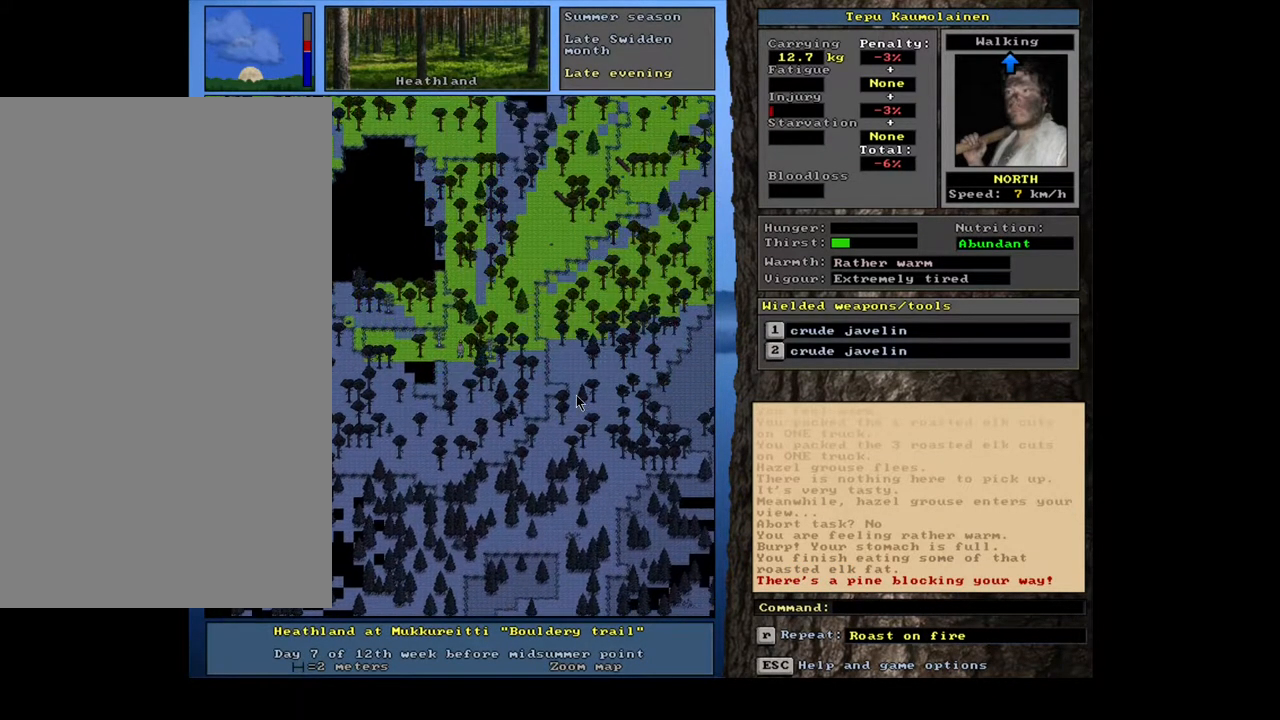
{"keys": ["num7"], "mouse": [], "events": [[483, "num7", "down"]]}
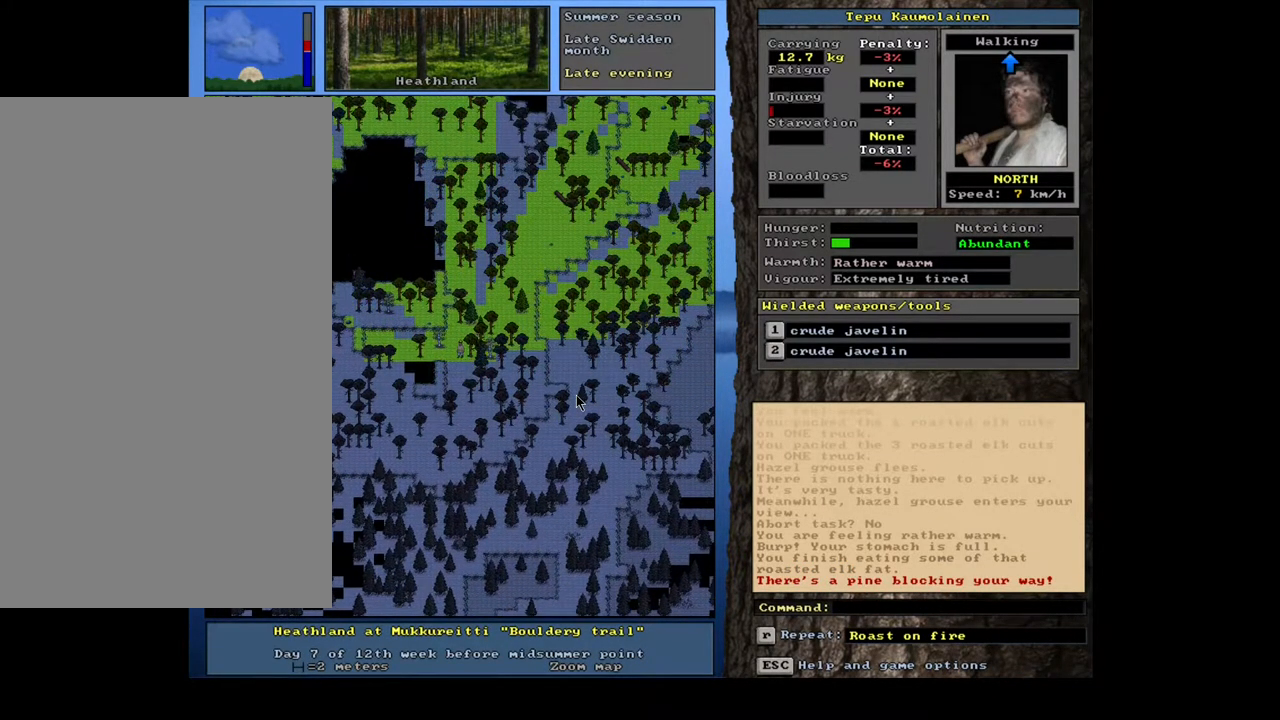
{"keys": ["num7"], "mouse": [], "events": [[100, "num7", "up"], [183, "num8", "down"], [317, "num8", "up"], [383, "num7", "down"]]}
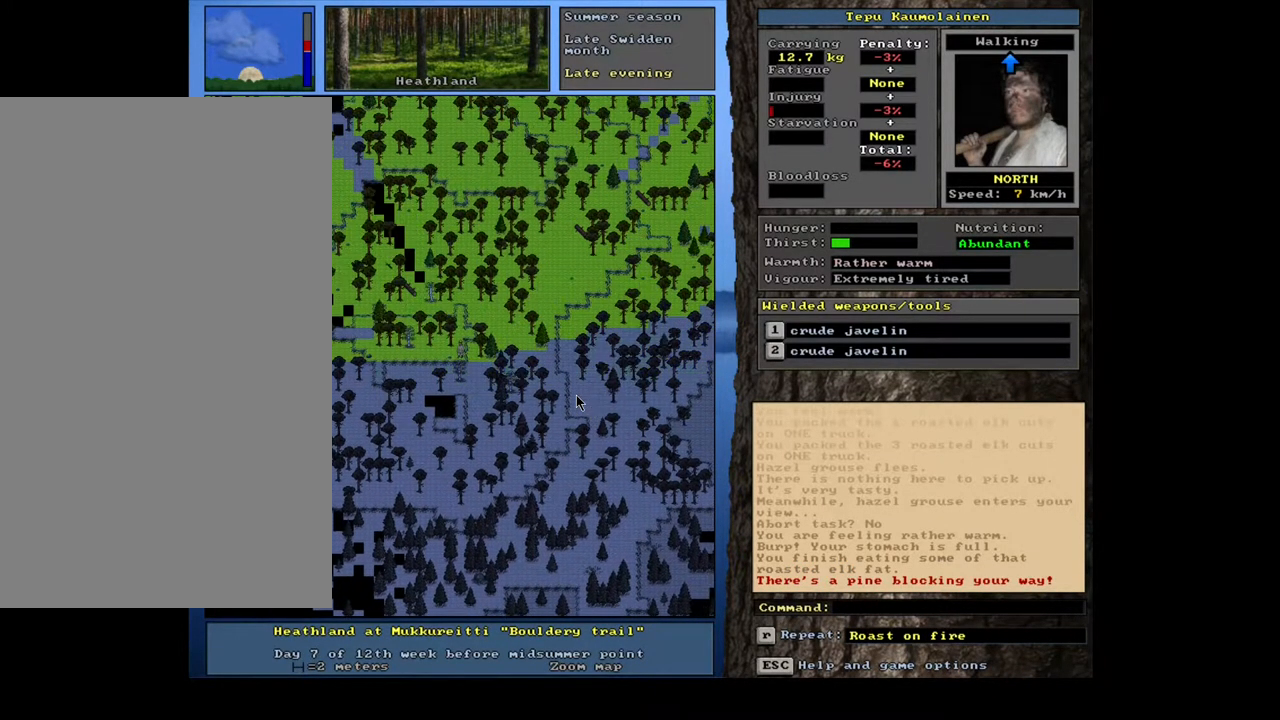
{"keys": [], "mouse": [], "events": [[33, "num7", "up"], [83, "num8", "down"], [200, "num8", "up"]]}
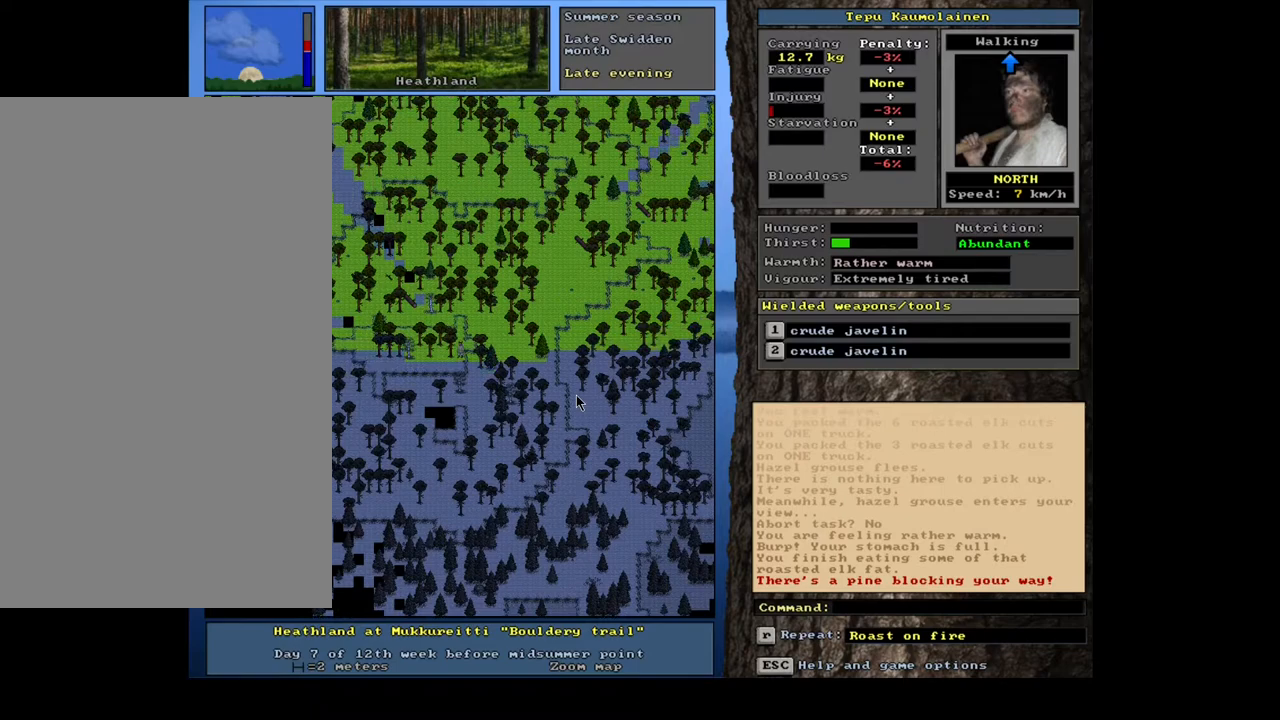
{"keys": [], "mouse": [], "events": []}
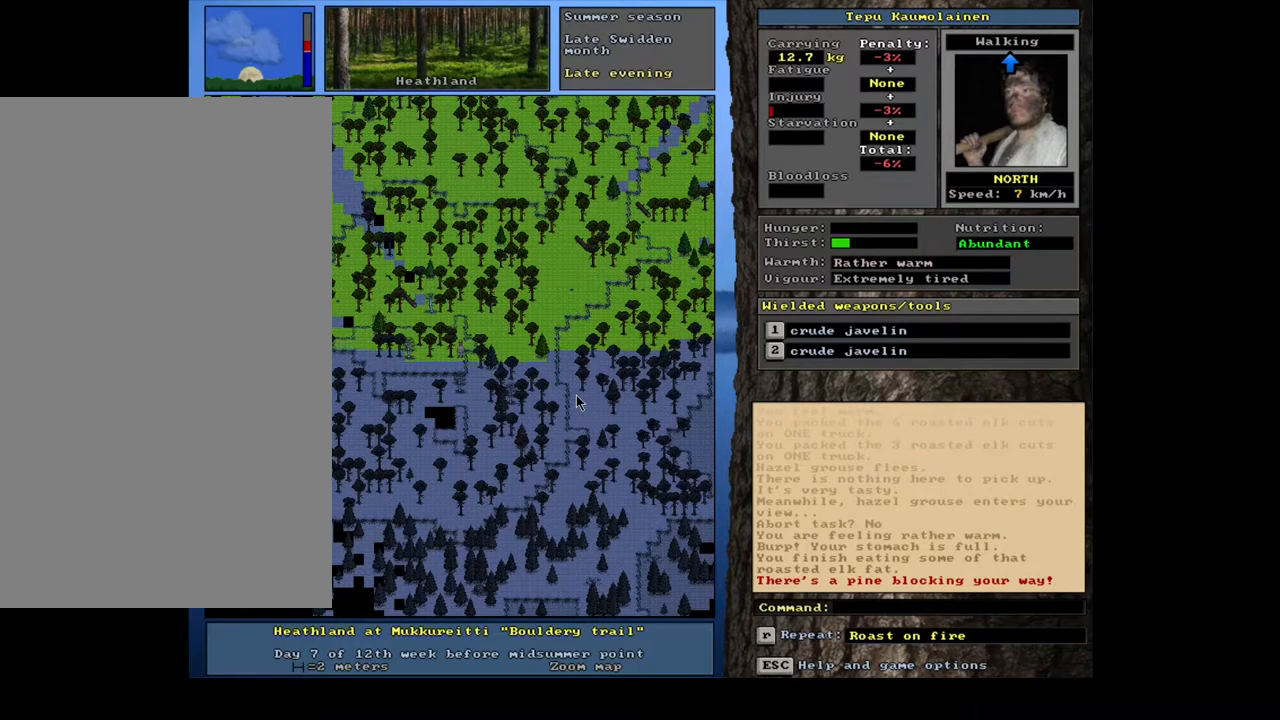
{"keys": ["num7"], "mouse": [], "events": [[200, "num8", "down"], [317, "num8", "up"], [467, "num7", "down"]]}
----------
■ Work to be completed ■
Output the material above exactly, without pictures.

■ Worked solution ■
{"keys": ["num7"], "mouse": [], "events": [[483, "num7", "down"]]}
{"keys": ["num7"], "mouse": [], "events": [[100, "num7", "up"], [183, "num8", "down"], [317, "num8", "up"], [383, "num7", "down"]]}
{"keys": [], "mouse": [], "events": [[33, "num7", "up"], [83, "num8", "down"], [200, "num8", "up"]]}
{"keys": [], "mouse": [], "events": []}
{"keys": ["num7"], "mouse": [], "events": [[200, "num8", "down"], [317, "num8", "up"], [467, "num7", "down"]]}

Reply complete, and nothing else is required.